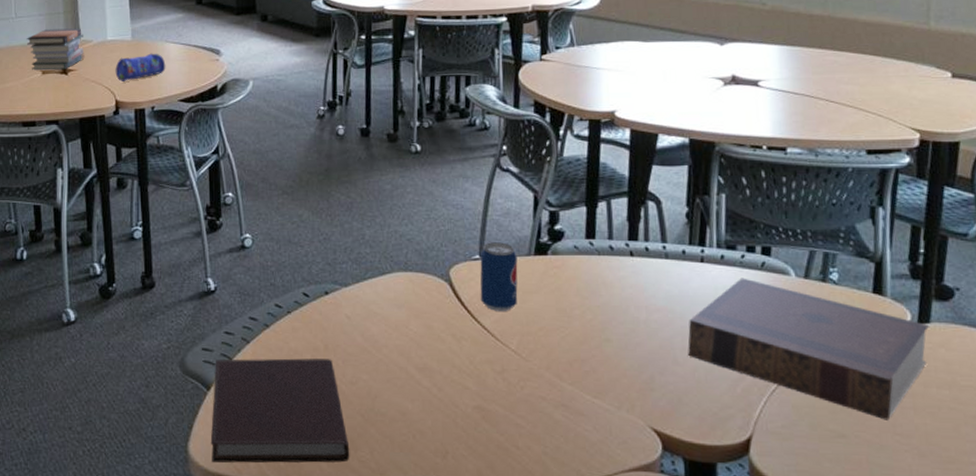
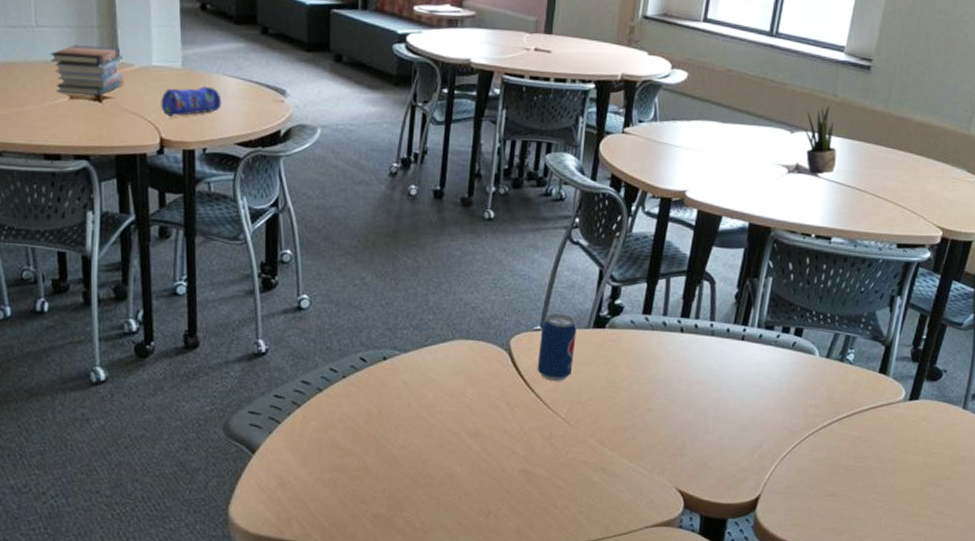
notebook: present [210,358,350,463] -> none [253,422,396,525]
book: present [687,278,929,420] -> none [718,356,917,482]
potted plant: none [734,14,777,84] -> present [805,105,837,175]

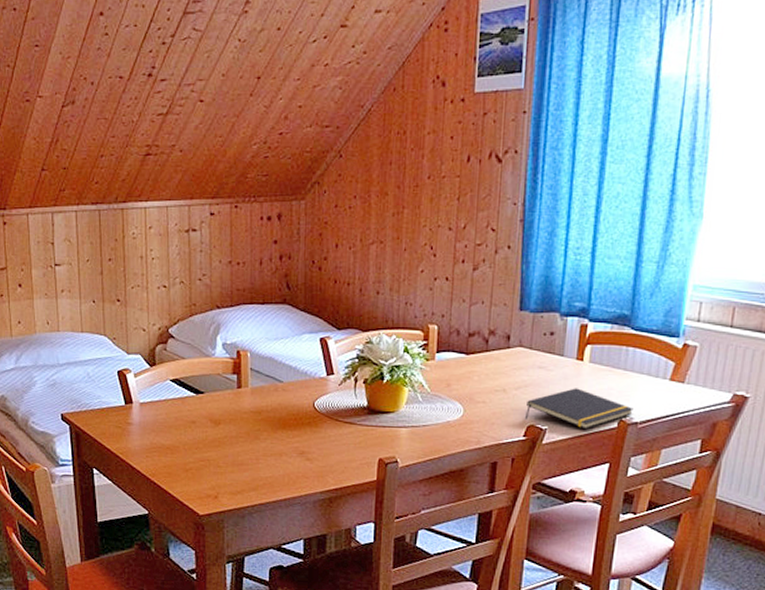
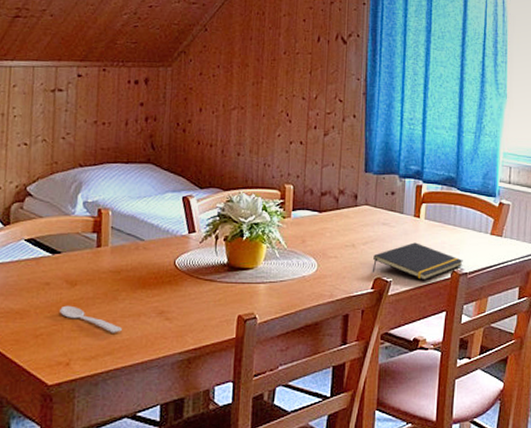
spoon: none [206,443,265,471] -> present [60,305,122,333]

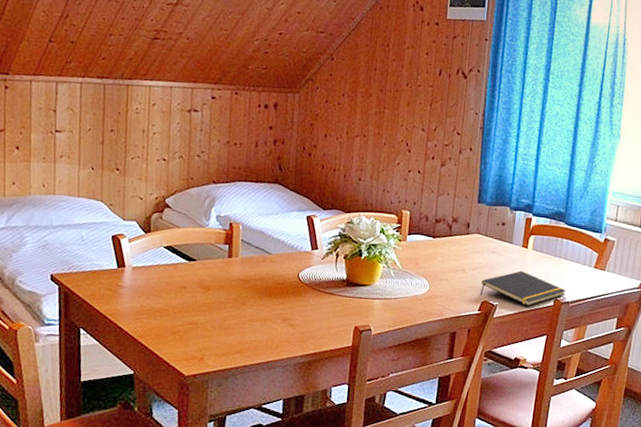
spoon: present [60,305,122,333] -> none [195,307,250,335]

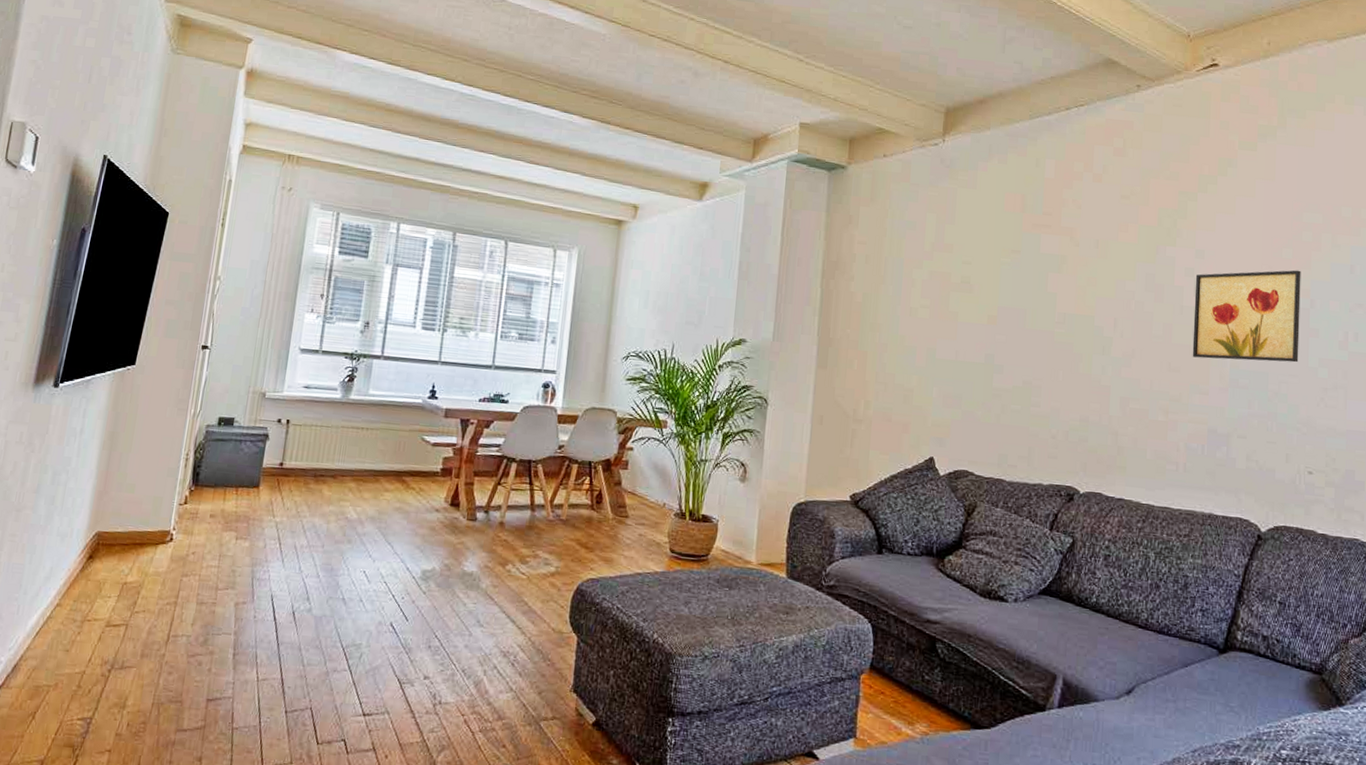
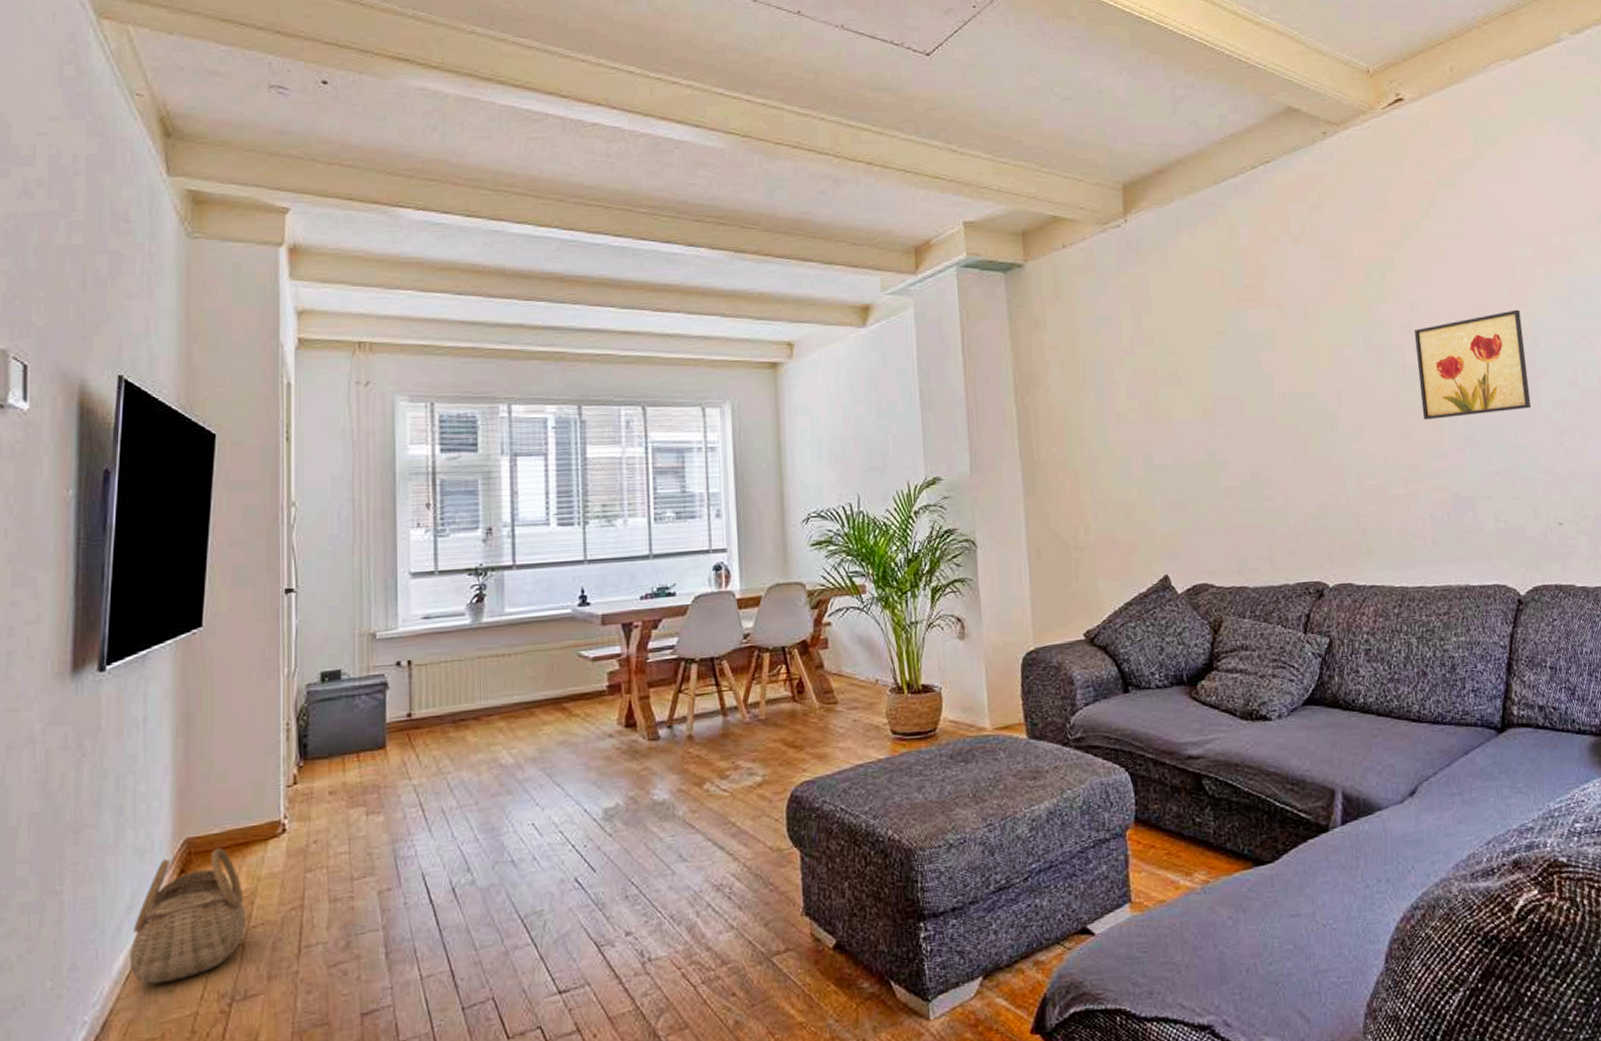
basket: none [40,543,134,644] -> present [130,847,247,985]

════════════════

What to work on — Go through the entries above and report every line in which the word "spoon" appears.

Written solution —
spoon: none [206,443,265,471] -> present [60,305,122,333]
spoon: present [60,305,122,333] -> none [195,307,250,335]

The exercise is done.